Amid collapsed houses left in the wake of the first of two massive
earthquakes last year, a man walks through the rubble in Bhaktapur,
Nepal, April 27, 2015.
Photo: Reuters/Navesh Chitrakar
Victims of the devastating earthquake in Nepal last year are
being deprived of funds to rebuild their homes because they either they
do not own land or cannot prove they owned the place where they lived,
global anti-poverty group Oxfam said in a report Friday.
Nepal's government has announced grants of 200,000 Nepali
rupees ($1,900) to families that can prove they owned land before the
earthquake, which struck on April 25, 2015. However, some of the most
vulnerable people are being excluded from the reconstruction process as
they lack documentation or lost important documents in the tremblor,
according to the report.
“Experience from other disasters shows that women and those
who are landless are often excluded from reconstruction and recovery
policies and plans, largely due to a lack of documentation proving
eligibility for support,” the report said. “When this happens, recovery
takes longer, with people still in temporary shelter many years later.”
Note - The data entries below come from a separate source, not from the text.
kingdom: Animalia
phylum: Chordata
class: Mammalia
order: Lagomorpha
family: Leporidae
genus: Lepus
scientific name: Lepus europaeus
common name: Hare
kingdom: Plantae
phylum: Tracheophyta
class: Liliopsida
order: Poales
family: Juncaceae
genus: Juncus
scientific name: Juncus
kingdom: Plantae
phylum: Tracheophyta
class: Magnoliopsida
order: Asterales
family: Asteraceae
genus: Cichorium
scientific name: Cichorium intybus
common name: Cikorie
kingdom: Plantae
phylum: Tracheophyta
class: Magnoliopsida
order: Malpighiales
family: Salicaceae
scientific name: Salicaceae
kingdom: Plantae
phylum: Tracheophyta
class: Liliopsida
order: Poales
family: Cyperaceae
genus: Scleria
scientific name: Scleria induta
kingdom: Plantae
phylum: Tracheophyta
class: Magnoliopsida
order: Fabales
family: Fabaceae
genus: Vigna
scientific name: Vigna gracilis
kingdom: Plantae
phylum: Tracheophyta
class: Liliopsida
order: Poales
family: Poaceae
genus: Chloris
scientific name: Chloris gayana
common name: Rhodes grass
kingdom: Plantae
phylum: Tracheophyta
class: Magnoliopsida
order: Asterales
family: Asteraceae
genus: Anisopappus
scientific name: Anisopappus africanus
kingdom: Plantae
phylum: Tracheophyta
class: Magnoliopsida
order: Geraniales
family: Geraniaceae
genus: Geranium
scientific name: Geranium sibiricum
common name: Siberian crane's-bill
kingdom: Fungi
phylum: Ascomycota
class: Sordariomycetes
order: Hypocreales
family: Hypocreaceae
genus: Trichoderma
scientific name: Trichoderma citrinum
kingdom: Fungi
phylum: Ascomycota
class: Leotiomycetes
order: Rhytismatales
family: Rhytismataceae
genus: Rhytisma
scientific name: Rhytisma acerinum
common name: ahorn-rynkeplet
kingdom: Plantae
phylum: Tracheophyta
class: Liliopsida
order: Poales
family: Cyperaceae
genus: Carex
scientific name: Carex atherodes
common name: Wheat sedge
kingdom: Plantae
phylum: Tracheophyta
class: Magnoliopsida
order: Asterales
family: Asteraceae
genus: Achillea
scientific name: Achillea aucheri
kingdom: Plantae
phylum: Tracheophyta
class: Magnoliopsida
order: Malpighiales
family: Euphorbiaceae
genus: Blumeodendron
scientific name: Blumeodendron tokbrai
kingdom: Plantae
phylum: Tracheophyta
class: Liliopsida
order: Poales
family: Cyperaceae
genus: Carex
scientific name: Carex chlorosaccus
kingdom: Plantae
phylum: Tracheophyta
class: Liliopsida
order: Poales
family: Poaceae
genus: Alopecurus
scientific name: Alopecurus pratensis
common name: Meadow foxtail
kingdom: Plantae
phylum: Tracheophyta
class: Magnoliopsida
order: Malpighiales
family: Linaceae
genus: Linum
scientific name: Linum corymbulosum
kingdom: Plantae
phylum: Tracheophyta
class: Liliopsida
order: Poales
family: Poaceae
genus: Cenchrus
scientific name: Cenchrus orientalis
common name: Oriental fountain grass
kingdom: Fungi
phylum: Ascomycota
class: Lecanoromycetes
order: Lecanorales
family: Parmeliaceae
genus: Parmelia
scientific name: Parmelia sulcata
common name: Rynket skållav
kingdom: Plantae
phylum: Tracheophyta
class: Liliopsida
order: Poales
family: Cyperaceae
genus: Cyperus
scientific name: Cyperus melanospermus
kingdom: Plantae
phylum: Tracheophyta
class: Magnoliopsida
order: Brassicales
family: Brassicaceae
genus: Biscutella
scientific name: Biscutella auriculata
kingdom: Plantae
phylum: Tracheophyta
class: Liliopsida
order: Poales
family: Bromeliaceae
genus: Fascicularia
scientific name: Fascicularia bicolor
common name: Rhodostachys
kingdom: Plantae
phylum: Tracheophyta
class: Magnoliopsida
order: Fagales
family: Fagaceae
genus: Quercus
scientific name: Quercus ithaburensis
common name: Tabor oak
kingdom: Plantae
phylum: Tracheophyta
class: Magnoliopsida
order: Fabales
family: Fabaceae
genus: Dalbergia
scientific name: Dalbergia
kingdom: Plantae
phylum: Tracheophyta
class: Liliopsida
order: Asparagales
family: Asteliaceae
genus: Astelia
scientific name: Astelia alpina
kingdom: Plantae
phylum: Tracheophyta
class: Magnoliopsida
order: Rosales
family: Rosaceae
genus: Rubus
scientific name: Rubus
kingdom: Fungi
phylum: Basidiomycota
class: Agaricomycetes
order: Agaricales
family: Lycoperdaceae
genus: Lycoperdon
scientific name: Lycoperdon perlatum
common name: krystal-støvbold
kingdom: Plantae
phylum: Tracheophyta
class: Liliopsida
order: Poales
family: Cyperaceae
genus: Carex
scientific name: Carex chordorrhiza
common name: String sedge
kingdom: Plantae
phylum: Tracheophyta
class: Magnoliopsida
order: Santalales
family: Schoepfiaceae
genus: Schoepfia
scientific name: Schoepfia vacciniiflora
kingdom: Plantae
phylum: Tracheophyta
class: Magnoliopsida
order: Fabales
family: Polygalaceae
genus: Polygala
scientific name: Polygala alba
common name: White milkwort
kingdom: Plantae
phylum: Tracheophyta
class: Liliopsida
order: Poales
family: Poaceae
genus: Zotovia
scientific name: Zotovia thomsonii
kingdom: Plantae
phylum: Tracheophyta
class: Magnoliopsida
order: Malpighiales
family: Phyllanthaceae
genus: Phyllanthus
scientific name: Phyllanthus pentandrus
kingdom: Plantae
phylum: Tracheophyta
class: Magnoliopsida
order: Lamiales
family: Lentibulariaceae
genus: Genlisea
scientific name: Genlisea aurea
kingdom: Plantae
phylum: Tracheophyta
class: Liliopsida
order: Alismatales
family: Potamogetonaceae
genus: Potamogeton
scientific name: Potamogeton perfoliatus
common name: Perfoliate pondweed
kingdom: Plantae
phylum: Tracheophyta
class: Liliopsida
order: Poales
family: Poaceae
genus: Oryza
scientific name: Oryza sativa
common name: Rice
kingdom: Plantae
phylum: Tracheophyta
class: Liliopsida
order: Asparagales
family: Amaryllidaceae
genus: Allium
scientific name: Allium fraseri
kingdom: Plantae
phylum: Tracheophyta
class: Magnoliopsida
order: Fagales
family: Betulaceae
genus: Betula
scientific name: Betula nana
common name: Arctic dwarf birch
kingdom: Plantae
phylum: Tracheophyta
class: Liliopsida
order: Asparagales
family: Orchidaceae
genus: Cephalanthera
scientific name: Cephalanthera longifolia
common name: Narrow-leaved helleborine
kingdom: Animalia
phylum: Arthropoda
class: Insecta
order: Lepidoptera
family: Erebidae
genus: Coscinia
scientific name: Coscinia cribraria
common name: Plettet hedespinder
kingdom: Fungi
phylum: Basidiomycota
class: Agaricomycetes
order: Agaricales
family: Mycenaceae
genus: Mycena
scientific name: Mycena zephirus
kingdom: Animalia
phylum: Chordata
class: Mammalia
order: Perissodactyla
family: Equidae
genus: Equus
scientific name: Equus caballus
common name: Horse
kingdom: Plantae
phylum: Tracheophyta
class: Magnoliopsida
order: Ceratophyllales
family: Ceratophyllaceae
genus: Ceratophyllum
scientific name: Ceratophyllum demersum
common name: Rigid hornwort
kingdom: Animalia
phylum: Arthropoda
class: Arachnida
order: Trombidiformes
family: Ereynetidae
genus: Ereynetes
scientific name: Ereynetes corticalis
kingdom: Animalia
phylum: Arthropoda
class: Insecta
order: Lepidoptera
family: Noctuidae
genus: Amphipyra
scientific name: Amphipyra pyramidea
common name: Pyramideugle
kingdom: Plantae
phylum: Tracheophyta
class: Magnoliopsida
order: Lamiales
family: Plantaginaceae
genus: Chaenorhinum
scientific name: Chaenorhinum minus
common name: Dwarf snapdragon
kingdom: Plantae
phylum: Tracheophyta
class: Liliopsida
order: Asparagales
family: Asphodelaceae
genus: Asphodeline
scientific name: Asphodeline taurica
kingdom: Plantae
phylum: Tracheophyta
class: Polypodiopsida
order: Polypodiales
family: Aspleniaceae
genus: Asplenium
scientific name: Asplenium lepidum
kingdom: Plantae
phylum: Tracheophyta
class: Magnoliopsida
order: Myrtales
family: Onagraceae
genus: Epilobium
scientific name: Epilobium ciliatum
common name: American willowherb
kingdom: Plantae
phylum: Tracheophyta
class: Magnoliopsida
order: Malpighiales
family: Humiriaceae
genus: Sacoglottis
The earthquake, which measured magnitude 7.8, and subsequent
aftershocks claimed more than 8,700 lives and displaced over 117,000
people, of whom 26,000 are still displaced a year later, according to
Oxfam’s report.
The report said that the grants being distributed by the government
were insufficient and recommended that the government ensure that women
are named on victim ID cards and all landless people are provided with
one.
Under Nepal's new constitution, formally adopted in
September 2015, women enjoy equal rights to own land. But inheritance
laws have kept the ownership numbers low.
“As we near one-year anniversary since the devastating
earthquake, a lot remains to be done. Support to provide permanent
shelters for the earthquake victims are still primitive, and most likely
will be postponed due to the impending monsoon, putting thousands of
women and children at risk,” Barsha Dharel, a program coordinator for
Real Medicine Foundation, a nonprofit humanitarian aid organization,
told International Business Times in an emailed statement.